Outdoor became an essential part of the marketing mix in Lagos since the introduction of the Bus Rapid Transit and its dedicated buses. The moving billboards on the buses conveyed their messages effectively.
A significant drawback for the Lagos@50 communication effort was the absence of integration. The outdoor campaign featured an extensive list of eminent personalities picked for roles across various fields of endeavour. Outdoor has its limitations, so there was no information on the characters. From this point, the campaign would have benefitted from integration. There was none. There was neither a public relations campaign to storify and share the attributes that made the persons icons of Lagos nor even one on the main website of Lagos@50.
The outdoor campaign is over. Measurement would be regarding how well it served the communication functions. According to the UNESCO International Commission for the Study of Communication Problems (1980), critical communication purposes are information, socialisation and motivation. Others are debate and discussion, education, and cultural promotion. Then there are entertainment and integration.
The Lagos@50 campaign sparked debate and discussion. Through other measures, the LASG has done cultural promotion and lots of entertainment. Information, socialisation and motivation would happen through the citizen activities such as the school’s debate, the colloquium and the musical events.

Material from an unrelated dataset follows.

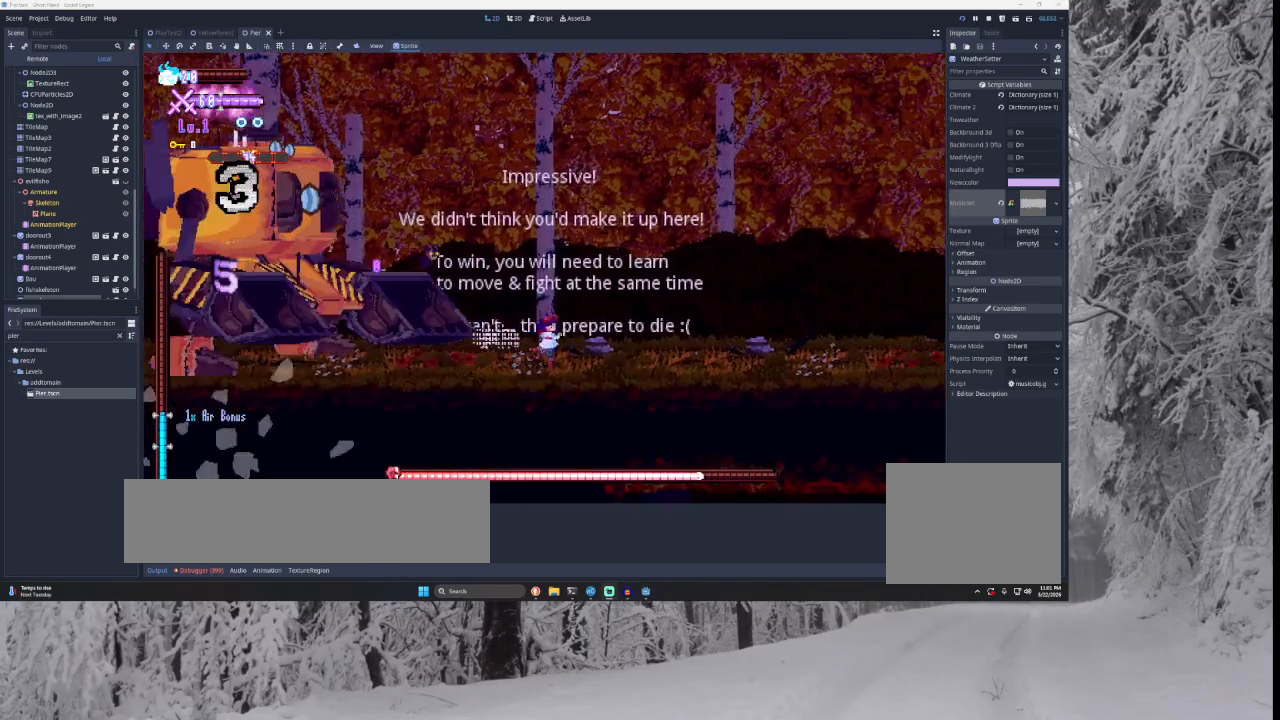
{"buttons": [], "left_stick": "right", "right_stick": "center", "events": []}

The campaign at the end made a significant impact. It created buzz and drew attention to the fact of a major celebration. It was left to the campaign managers to strengthen it with other elements in the IMC cookbook. The key missing element of the campaign is integration. Integration refers to the provision to all persons and groups of access to the variety of messages that they need to know and understand each other and to appreciate others’ living conditions, viewpoints and aspirations. That would be the true conversation on Lagos and the communication of Lagos.
There are some quibbles. As Nigeria did when the Federal Government marked our centenary, there is no plan in the outlined programme to leave lasting mementoes. It is all about singing, dancing, eating and talking. Just merriment. Lagos is not planning to build e-libraries to mark its 50th year or even to improve the appeal and experience of its tourism. An e-library in each of the first four zones would be a lasting monument with relevance and applicability.
Nor did the LASG consider using the Lagos@50 celebrations to jumpstart tourism. For instance, the trek at the Badagry Slave Route could do with some improvements such as Ogun State did with the Olumo Rock climb. It is time for a Lagos City Tour, same as you have a London City Tour or a New York City tour. There are enough places of historical import for the many persons who come to Lagos and need education on the history of Nigeria’s much beloved and significant city-state.
The lack of permanent reminders seems to be a recent development and is a departure from the behaviour of the then Federal Military Government that left the Festac Town housing development and the National Theatre as mementoes of the jamboree of the World Festival of Black Arts and Civilisation in 1977.
Governor Akinwunmi Ambode is making marks in other areas and has shown adaptability and a listening ear. Maybe Lagos would still do something as a permanent reminder of the Golden Jubilee of its creation as a state. True to type, the ink was just drying on this submission when I saw that the LASG had baptised the about-to-be-commissioned Ajah bridge as “Jubilee Bridge”. Good thinking and good communication.